Cameron Mackintosh, the London theatre owner and impresario, nixed the idea of having a host introduce artists performing at Tuesday’s one-night-only Old Friends tribute show honoring the legacy of musical theatre genius Stephen Sondheim, who died in November at age 91.

“All you need are Steve’s words and music, and our cast. They speak, or rather sing, for themselves,“ Mackintosh explained to Deadline before the star-studded event began at London’s Stephen Sondheim Theatre.

Worked like a treat. Thirty minutes saved, because Old Friends wasn’t lumbered with a host.

In any case, no one needed to introduce actress Julia McKenzie when she walked onto the stage, for it was she who, with Mackintosh producing, was part of an ensemble that super-spread Sondheim in the West End over four decades ago with a revue entitled Side By Side by Sondheim.

She’s one of the composer and lyricist’s foremost interpreters. Within two seconds of McKenzie’s entrance, she was able to sing the words “Side by Side” before the place erupted. Audience on its feet. Scribbled in a notebook is the phrase: McKenzie stopped show before it started.

When a show begins on such a high, where can it go? There were no worries on that score.

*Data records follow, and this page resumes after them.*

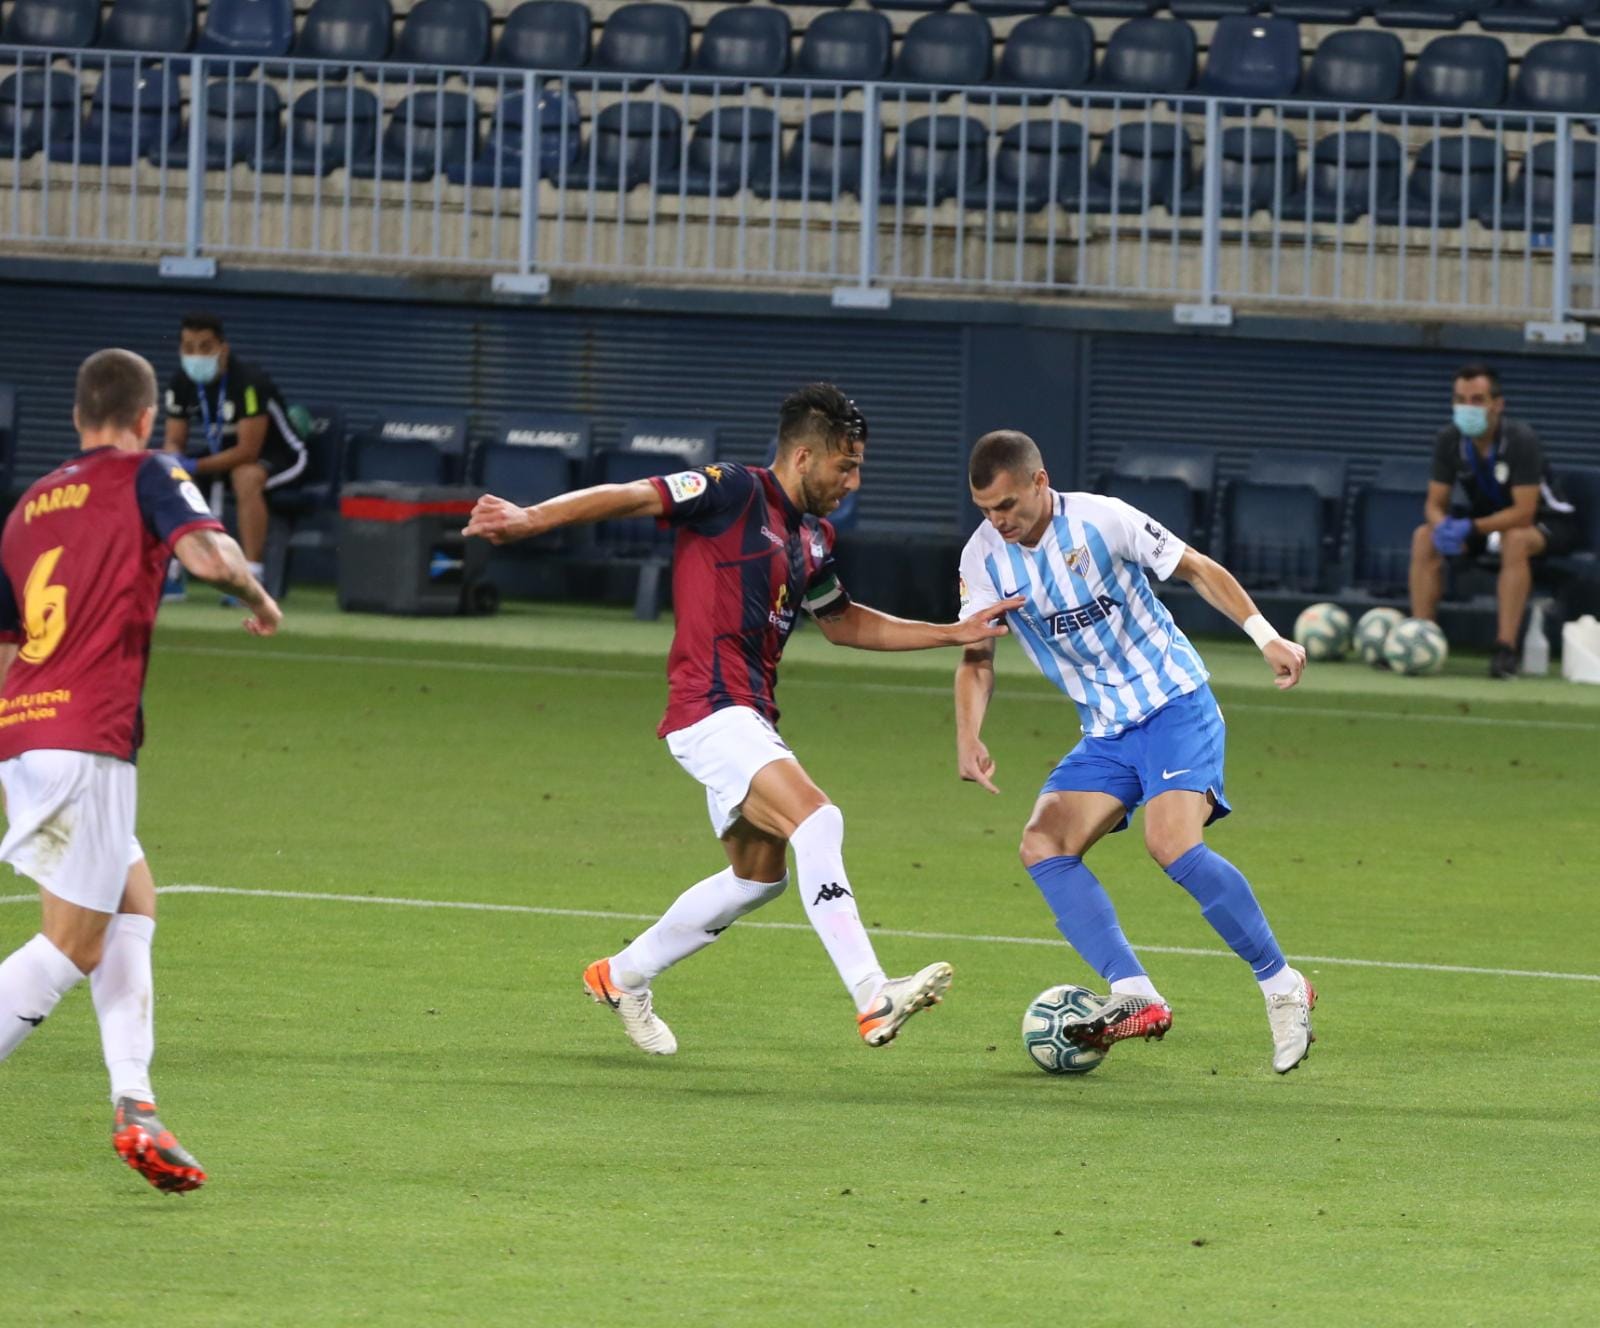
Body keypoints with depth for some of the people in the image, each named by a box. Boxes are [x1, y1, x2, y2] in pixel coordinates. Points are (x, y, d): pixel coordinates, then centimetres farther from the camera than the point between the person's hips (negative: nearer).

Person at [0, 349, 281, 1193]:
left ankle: (135, 1108, 9)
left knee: (135, 904, 17)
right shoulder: (145, 476, 1)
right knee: (73, 946, -7)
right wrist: (256, 596, 4)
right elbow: (207, 555, -16)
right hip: (86, 736, -8)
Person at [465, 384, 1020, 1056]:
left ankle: (623, 976, 35)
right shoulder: (734, 491, -9)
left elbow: (843, 622, 31)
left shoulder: (813, 539, 16)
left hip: (750, 718, 10)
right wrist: (529, 519, -30)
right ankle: (873, 1000, -33)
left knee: (759, 875, 19)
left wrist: (954, 634, 27)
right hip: (710, 710, -10)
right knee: (816, 820, -24)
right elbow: (630, 496, -17)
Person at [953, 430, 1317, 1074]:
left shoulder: (1101, 520, -14)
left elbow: (1198, 568, -4)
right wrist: (968, 740, -18)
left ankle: (1283, 989, -12)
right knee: (1042, 845, -15)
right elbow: (976, 658, -1)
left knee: (1173, 844, -26)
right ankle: (1136, 999, -20)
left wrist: (1266, 636, -12)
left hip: (1175, 707, -6)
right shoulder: (982, 556, -2)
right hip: (1106, 731, 6)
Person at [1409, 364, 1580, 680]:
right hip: (1489, 521, 6)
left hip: (1548, 523, -6)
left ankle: (1505, 648, -40)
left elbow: (1523, 514, -31)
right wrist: (1443, 525, -31)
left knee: (1515, 540, -39)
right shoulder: (1449, 440, -11)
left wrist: (1471, 528, -40)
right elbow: (1435, 504, -7)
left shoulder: (1520, 440, -27)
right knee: (1424, 537, -16)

We got comedy, pizzazz, pathos and musical magic. During the interval someone was heard to utter “every number is history making.”

For once, that was no idle boast, even though there is a tendency to over-gush at these kind of affairs.

But, hey it’s not every night you get to hear Judi Dench uncover new, heartfelt meaning in Sondheim’s “Send In the Clowns” from A Little Night Music. Or, to be in the room when Haydn Gwynne (winner of Drama Desk and Theatre World awards for Billy Elliot on Broadway) redefined “Ladies Who Lunch,” from Company, and made it her own.

We, of course, remain humble servants to Patti LuPone who sang the same number, superbly, three years ago when she was in the company of Company next door at the Gielgud. She’s wowing Broadway audiences in the production’s transfer to the Bernard B. Jacobs Theater.

Yes, history was also made when Michael Ball took on “Could I Leave You?” from Follies. “First time it’s ever been performed by a man; anywhere,” Ball shared with Deadline at the after-party, held over in Leicester Square at the Prince of Wales Theatre.

He was nervous, he confessed.

Not evident when he sang; he knocked it out of the park, a phrase chosen for American readers.

Ball knocked it out of the park several times, in fact, partnering with Maria Friedman (also a director of Old Friends, with Matthew Bourne and choreographer Stephen Mear), performing delicious numbers from Sweeney Todd.

Ingenious staging of “Broadway Baby,” from Follies, had Julia McKenzie appear centre stage to sing, and then be abruptly — comically — upstaged by Bernadette Peters, and so on until a lineup of 10 Broadway Babies electrified the boards.

Take a bow Helena Bonham Carter, Rosalie Craig, Maria Friedman, Josefina Gabrielle, Amy Griffith, Haydn Gwynne, Bonnie Langford, Jenna Russell and the aforementioned McKenzie and Peters.

Mackintosh devised and curated Old Friends, there’s not a single dud in his selection.

Whether it’s Damian Lewis, Rob Brydon, Julian Ovenden and Siân Phillips vamping it up with “Everybody Ought to Have a Maid,” from A Funny Thing Happened on the Way to the Forum; or Anna-Jane Casey, Langford and Peters contorting themselves by way of explaining the gimmicks used in their field of expertise as ecdysiasts; there was indeed, something for everyone…

A gentleman representing Sondheim’s estate, he requested that his name not be used here, told Deadline that the actress Janie Dee would forever be granted permission to perform Sondheim’s tongue-twisting “The Boy From …” “She was perfection,” he said.

Imelda Staunton, allowed time off from shooting new episodes of The Crown, in which she portrays Queen Elizabeth, reigned supreme performing “Everything’s Coming Up Roses,” from Gypsy.

These were Old Friends the capacity audience was delighted to spend an evening with, so much so, they lingered for 20 minutes after the last artist left the stage.

The show was filmed, in order to transmit a live satellite feed to an audience at the nearby Prince Edward Theatre.

There is no deal in place with any of the artists and creatives for Old Friends to be broadcast, for now.

“There are discussions to be had,” said Mackintosh.

“I think the public might like to see it,” he added, smiling.